*** EXCERPTED TEXT Section Begins ***
We did just get more invites.
Yeah, the problem is that everyone I've mentioned tildes to thinking they might like to participate is uninterested. I'm also afraid of what will happen if I invite someone I don't know very well who would be helpful - because what happens if they say something that gets everyone angry and then I'm held responsible since I invited them?
Edit: also, inviting people just because they share my same political views (or similar ones) seems sort of slimy.
Ah, that sucks. Hopefully there'll be other well-reasoned dissenters that can help. This slide into echo chamber is an easy one.
Well, there's dissent, and then there's abuse. Part of tilde's mission is being a place that takes a firmer stance on the latter than Reddit is... and curiosity about what exactly that will entail is a large part of why I came.
If this site can run a respectful, mature political discussion, I'll be astounded and pleased.
Agreed. And so far I haven't seen much of the latter, though I could very well have missed it
I really do not understand why people made a script to block you. You seem to be a fine person who contributes value to discussions. As the other person said, if you could hunt a few more conservative people with your invites, it would probably be useful for ~ as a whole.
Well i think it's reasonable for the script to exist - publishing it could be seen as being too far, but if i place myself in the shoes of the person who made it then it is easy to see it as being a public service. From that user's perspective, I'm acting in bad faith. I'm being civil while promoting bad ideas, or I'm being civil while trying to get a rise out of people and make them look bad. I've said things that they just can't believe anyone could say without being an actual monster of a human being.
*** EXCERPTED TEXT Section Ends ***
*** DATA FOR REVIEW Section Begins ***
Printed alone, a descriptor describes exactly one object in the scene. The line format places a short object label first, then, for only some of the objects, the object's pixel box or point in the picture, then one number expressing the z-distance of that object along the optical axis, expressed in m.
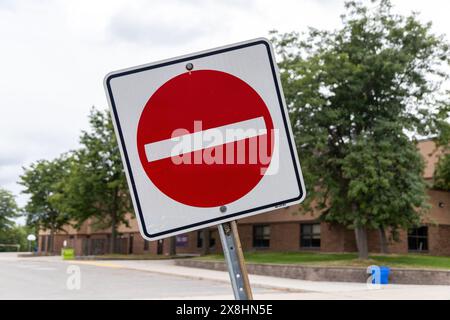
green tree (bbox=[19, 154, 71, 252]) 58.38
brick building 36.47
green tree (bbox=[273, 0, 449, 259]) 24.11
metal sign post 1.94
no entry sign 2.06
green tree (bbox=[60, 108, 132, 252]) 41.31
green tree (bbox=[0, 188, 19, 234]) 85.36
*** DATA FOR REVIEW Section Ends ***
Pick up the discussion about inviting people to Tildes after its final sentence and continue writing it.

**WRITTEN RESPONSE:**
In my opinion this is just an example of the two-movies-on-the-same-screen thing i talked about in that trump thread. If someone has a model of reality, it is far easier for that model to stay mostly the same and just contort in the face of the most contradictory evidence than for it to change to something completely different.
So it is actually possible that I'm who this person thinks I am, and there's no easy way to know for certain. I guess the best test for a filter on reality like this is whether it can accurately predict the future. If I am a crypto-troll fascist rabblerouser who just likes to upset people and advance the neonazi agenda, but I do it while being super careful to appear friendly and polite, what would be the consequences of that? What sort of result would that produce down the line? If that happens, then maybe that model of reality is accurate.
On the other hand, if I'm just a person who is exactly as he presents himself, someone who is frustrated with what I perceive to be an establishment that doesn't care about justice, american working class people, and in some instances the success of america at all; frustrated by a corrupt media hegemony fighting tooth and nail to slander actual good people, etc. etc. who wants to try to do some small part to help mutual understanding and quell the conflict between the two polarized camps... but who might not be equipped to actually do so....
What would that model of reality predict about the future?
*shrug* sorry for writing a novel or if I come across as self-absorbed.
If I can find people who are interested, who i think are unlikely to say things that will trigger an upset (and get me in trouble as a consequence), I'll invite them.
You did not come across as self absorbed. I think you have a point with the two movies thing. However, I still struggle to see how someone politely suggesting an alternative viewpoint is automatically a troll. Its not like you were trying to claim the earth was flat, yet people somehow took more offense to your views then they guy who called for a catholic theocracy.
The catholic theocracy guy just came across as too fringe to be a threat though, didn't he? nobody's going to take that seriously (no insult intended to catholic theocracy guy - but being realistic, it is going to take a lot of work to help the idea get traction in the current environment). But in america at least, half of the country wielded their democratic power to decide who became the most powerful person on the planet, and they picked someone the other half is terrified of. It makes much more sense to have strong emotions about that.
Fair enough. I hope you do not get flamed for your ideas in the future on ~.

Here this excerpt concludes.